REPUBLIKA.CO.ID, JAKARTA -- Menteri Badan Usaha Milik Negara (BUMN) Erick Thohir mengatakan jika dikritik marah, maka jangan mau jadi pejabat publik. Baginya kritik kepada pemerintah sebagai hal yang wajar.
Dipaparknya, kritik merupakan tanda bahwa iklim demokrasi masih terjaga. "(Kritik) itu hal yang lumrah ya, ini negara demokrasi, medianya juga banyak, ya kembali, kalau kita dikritik marah, ya jangan mau jadi pejabat publik," ujar Erick, Jumat (16/7) malam.
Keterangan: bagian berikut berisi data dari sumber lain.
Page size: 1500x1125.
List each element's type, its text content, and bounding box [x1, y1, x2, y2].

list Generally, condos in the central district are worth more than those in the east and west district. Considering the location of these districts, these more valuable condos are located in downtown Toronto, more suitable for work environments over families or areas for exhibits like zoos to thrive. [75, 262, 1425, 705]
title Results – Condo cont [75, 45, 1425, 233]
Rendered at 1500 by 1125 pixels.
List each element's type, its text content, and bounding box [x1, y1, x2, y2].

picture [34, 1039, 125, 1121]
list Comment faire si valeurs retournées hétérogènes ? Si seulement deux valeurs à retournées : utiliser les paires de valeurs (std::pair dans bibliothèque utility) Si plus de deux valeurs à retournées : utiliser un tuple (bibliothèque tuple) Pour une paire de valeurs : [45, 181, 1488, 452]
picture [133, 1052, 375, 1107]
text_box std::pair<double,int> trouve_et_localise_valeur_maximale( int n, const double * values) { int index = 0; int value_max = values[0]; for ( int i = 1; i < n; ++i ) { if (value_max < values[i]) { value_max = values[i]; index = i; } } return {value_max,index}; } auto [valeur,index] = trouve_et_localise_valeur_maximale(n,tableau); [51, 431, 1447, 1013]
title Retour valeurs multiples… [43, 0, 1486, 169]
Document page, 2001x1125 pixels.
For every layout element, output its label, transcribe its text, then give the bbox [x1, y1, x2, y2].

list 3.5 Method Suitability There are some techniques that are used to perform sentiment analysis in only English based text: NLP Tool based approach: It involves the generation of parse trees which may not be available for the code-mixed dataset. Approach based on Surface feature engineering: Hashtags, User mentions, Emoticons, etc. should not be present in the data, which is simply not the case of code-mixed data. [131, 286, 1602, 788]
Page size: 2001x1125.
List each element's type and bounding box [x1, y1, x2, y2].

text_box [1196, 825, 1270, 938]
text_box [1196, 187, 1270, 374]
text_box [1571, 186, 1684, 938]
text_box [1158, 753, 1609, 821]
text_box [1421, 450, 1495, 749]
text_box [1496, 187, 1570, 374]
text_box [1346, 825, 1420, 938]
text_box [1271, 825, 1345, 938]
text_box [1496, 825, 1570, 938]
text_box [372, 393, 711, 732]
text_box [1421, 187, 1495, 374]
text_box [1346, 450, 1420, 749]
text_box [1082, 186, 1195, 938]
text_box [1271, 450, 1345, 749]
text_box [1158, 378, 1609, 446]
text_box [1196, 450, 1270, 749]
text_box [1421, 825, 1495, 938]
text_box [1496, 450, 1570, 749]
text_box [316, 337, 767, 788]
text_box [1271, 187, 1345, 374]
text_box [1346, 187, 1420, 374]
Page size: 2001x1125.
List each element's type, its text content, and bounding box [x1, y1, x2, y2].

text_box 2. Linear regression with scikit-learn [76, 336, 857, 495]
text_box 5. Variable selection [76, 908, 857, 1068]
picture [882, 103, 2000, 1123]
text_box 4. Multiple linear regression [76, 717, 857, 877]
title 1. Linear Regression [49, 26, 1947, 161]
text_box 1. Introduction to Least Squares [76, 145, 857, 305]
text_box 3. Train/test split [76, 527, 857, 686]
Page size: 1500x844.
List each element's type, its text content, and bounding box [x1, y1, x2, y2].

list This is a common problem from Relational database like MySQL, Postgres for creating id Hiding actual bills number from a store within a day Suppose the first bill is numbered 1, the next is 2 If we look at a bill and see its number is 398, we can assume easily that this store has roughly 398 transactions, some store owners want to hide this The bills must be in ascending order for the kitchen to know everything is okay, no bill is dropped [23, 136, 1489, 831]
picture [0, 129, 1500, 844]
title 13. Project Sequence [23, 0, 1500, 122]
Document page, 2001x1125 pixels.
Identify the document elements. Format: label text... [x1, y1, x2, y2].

Opini, persepsi, hingga tuduhan yang saat ini terjadi, menurut Erick, merupakan hal yang biasa. Oleh karenanya, Erick menekankan pentingnya transparansi dalam setiap kebijakan agar masyarakat bisa memahami tujuan dari setiap kebijakan yang digulirkan. Hal itu, Erick terapkan pada lingkup Kementerian BUMN dan BUMN. Proses yang transparan menjadi kata kunci menjawab tuduhan tersebut.
"Kita buka setransparan mungkin, kalau ada yang berpikir jangan-jangan BUMN pada bangkrut gara-gara PMN itu jualan vaksin, itu salah besar," ucap Erick.
Erick menyampaikan dalam 10 tahun terakhir, BUMN berkontribusi sebesar Rp 3.925 triliun yang terdiri atas pajak sebesar Rp 1.872 triliun, PNBP sebesar Rp 1.035 triliun, dan dividen sebesar Rp 388 triliun. Kata Erick, hal ini berbanding jauh dengan PMN yang hanya empat persen atau Rp 170 triliun dari 2011-2020.
"PMN yang dilakukan saat ini pun semua penugasan lama yang harus diselesaikan seperti tol Sumatera, kereta api cepat, kita juga restrukturisasi Jiwasraya yang menjadi problem di tahun-tahun sebelumnya, kita selesaikan," kata Erick.